BEGIN STUDY TEXT

La Réunion was a utopian socialist community formed in 1855 by French, Belgian, and Swiss colonists on the south bank of the Trinity River in central Dallas County, Texas (US). The colony site is a short distance north of Interstate 30 near downtown Dallas. The founder of the community, Victor Prosper Considerant, was a French democratic socialist who directed an international movement based on Fourierism, a set of economic, political, and social beliefs advocated by French philosopher François Marie Charles Fourier. Fourierism subsequently became known as a form of utopian socialism.

Initially, plans for the colony were loosely structured as Considerant intended to make it a "communal experiment administered by a system of direct democracy." The crux of the plan was to allow participants to share in profits derived from capital investments and the amount and quality of labor performed. La Réunion existed for only eighteen months with its demise attributable to financial insolvency, a shortage of skilled participants, inclement weather, inability to succeed at farming, and rising costs.

History
The founders of La Réunion intended it to become a socialist utopian colony; they were inspired by the writings of the French philosopher Charles Fourier, who advocated communal production and distribution for communal profit. Unlike other early communist systems, both men and women could vote and individuals could own private property.

Founding
La Réunion was founded in Texas by Victor Prosper Considerant, a member of the Fourier movement in Lyon, France. He had been forced into exile after staging protests against Napoléon III's military expedition to Rome. After personally inspecting an area near the three forks of the Trinity River in Texas, he returned to Europe where he formed a group of future settlers.

Land purchase
Advance agent François Cantagrel was sent ahead to buy  at $700 per acre to establish the location of the colony. As the land was not good for farming, the property was a poor choice for the intended colony, although most of the would-be colonists were not farmers. Approximately 200 colonists arrived by ship near present-day Houston. They walked overland to the site of their new colony approximately  northward, with their possessions hauled by ox carts, and arrived on April 22, 1855.

Original population
The general area surrounding the three forks of the Trinity River had about 400 inhabitants at the time. The addition of the French colonists nearly doubled the population. The new arrivals spoke a different language from the settlers, believed in a different system of government and Catholic faith, and brought with them skills that the existing farmers did not possess. The watchmaking, weaving, brewing and storekeeping skills of the new colonists were ill-suited to the establishment of a colony, since they lacked the experience and ability to produce food for themselves.

Texas weather
Although the colonists cultivated wheat and vegetables, they did not produce enough for their needs or in time; their biggest handicap was the uncooperative weather of Texas. A blizzard in May 1856 destroyed the colony's crops and covered the Trinity River with ice. That summer the Texas heat created drought conditions, and what was left of the crops became eaten by an invasion of grasshoppers.

END STUDY TEXT
BEGIN SUPPLIED DATA

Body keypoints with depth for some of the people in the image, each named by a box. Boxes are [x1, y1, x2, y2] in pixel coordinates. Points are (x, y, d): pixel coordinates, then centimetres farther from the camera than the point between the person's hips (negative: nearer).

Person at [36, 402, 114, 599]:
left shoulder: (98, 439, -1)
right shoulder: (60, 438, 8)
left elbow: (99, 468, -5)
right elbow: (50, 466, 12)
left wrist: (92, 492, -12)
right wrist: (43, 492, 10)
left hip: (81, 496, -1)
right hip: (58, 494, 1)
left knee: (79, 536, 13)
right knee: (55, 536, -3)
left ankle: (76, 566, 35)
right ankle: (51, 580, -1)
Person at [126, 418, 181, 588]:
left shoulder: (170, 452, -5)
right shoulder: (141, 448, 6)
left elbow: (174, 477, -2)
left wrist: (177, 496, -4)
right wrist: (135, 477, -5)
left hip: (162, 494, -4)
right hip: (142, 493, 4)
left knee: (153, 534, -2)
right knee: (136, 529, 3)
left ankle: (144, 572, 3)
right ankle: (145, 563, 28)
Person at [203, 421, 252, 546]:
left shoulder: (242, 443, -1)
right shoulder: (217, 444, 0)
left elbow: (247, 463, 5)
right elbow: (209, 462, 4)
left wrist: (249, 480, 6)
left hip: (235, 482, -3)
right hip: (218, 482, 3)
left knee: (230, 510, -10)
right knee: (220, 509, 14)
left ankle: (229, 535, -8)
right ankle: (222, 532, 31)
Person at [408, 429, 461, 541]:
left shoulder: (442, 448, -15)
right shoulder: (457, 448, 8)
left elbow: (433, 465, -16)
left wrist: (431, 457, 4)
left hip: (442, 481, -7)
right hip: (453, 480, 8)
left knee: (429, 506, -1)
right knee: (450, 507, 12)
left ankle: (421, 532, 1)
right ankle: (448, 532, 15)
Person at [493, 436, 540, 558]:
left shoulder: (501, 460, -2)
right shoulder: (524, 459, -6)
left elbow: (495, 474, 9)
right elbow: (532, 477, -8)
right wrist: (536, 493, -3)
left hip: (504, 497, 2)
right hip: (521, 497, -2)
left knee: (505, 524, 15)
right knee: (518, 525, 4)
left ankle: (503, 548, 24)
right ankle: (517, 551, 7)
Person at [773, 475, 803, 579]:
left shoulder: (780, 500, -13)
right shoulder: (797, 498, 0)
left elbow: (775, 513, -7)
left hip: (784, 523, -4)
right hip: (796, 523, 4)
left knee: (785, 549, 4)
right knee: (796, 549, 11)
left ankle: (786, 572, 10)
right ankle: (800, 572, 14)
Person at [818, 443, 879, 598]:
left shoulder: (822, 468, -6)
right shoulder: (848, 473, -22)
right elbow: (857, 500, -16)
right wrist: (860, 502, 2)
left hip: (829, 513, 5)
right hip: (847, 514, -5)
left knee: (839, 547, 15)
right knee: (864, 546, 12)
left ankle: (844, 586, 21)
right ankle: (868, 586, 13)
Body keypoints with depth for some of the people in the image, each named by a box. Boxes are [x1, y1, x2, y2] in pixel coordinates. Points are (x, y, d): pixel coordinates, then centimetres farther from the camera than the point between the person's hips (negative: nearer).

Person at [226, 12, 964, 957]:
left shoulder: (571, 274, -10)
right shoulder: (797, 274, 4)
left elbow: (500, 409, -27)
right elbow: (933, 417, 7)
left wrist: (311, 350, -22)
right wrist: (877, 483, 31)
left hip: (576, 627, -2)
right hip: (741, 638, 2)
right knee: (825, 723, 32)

END SUPPLIED DATA
BEGIN SUPPLIED DATA

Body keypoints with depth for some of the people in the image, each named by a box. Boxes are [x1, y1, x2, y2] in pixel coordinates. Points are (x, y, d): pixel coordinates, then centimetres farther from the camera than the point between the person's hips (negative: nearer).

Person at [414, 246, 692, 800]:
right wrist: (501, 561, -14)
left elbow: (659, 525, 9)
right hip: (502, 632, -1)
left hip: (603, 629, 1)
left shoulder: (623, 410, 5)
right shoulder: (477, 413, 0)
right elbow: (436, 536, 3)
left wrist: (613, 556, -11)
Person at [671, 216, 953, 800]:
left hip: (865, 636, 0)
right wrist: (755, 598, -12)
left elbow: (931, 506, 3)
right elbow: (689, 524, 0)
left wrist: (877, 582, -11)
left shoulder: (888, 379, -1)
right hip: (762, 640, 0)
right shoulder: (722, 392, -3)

END SUPPLIED DATA
BEGIN SUPPLIED DATA

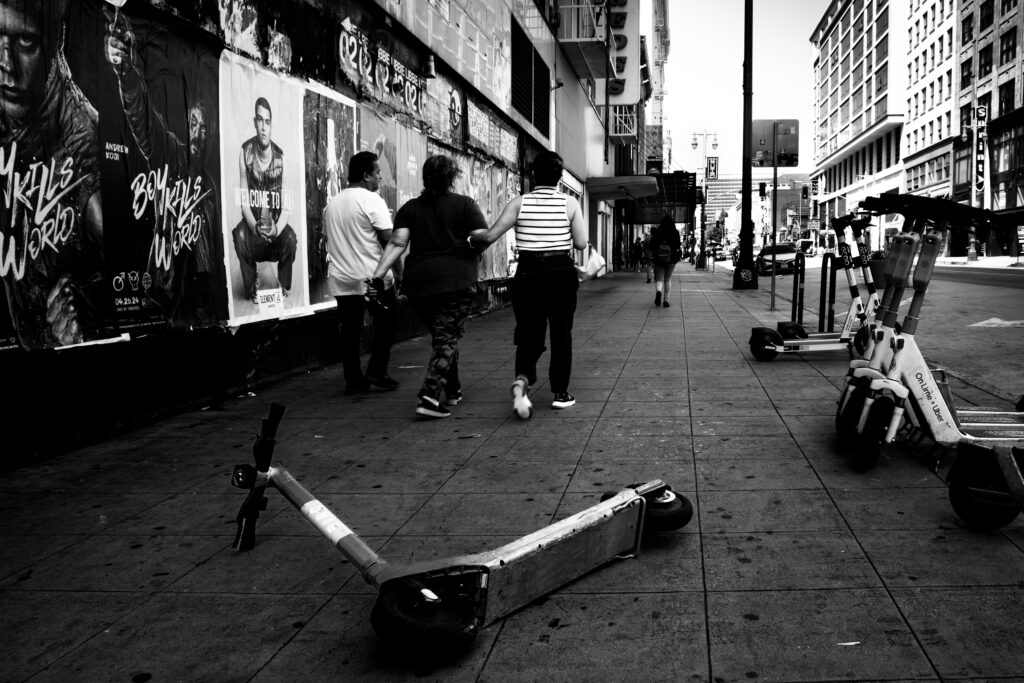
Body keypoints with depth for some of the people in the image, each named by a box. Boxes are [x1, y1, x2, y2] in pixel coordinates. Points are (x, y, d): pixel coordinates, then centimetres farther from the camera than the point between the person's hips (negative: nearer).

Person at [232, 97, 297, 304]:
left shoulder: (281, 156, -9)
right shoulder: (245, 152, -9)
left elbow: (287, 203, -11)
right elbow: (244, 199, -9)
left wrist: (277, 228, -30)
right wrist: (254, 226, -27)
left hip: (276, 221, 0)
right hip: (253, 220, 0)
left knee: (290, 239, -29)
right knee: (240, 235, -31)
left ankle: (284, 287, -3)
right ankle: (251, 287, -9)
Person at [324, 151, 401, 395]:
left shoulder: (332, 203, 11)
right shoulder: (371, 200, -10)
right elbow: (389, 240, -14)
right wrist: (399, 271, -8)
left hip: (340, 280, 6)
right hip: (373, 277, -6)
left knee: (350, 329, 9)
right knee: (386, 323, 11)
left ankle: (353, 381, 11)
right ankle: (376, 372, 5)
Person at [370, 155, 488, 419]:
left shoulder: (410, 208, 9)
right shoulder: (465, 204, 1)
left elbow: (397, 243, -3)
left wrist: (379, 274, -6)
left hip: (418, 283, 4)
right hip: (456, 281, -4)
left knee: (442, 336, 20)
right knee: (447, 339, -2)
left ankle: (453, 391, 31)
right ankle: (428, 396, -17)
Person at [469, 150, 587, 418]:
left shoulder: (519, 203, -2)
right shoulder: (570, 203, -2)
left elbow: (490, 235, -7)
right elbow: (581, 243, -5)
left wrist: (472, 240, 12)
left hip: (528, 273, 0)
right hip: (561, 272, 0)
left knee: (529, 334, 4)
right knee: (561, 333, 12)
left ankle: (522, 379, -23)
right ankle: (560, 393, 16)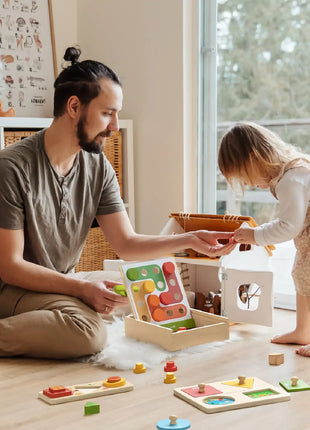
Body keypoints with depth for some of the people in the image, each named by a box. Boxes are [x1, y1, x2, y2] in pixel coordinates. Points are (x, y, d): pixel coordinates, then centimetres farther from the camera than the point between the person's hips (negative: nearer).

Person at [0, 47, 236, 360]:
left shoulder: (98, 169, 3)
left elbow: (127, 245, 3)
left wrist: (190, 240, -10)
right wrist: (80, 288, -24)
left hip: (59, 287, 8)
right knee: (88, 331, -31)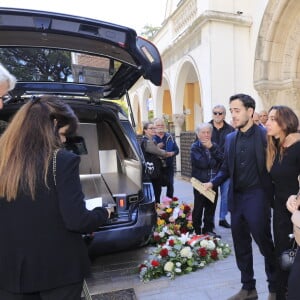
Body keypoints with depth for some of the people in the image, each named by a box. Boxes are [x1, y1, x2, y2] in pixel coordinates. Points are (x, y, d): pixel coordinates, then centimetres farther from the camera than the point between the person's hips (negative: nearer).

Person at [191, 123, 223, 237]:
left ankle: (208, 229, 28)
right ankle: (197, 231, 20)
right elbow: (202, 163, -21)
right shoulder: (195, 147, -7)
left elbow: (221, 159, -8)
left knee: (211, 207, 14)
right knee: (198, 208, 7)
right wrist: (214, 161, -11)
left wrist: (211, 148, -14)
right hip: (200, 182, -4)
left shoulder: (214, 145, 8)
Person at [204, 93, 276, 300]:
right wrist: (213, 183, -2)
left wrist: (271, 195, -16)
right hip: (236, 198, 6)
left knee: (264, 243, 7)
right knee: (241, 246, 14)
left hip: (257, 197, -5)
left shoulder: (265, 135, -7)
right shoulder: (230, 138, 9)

END SUPPLIED DATA

TASK STATEMENT: According to the text about La Réunion, on what date did the colonists arrive at the site of their new colony? None of the data is needed here.

EXERCISE RESULT: April 22, 1855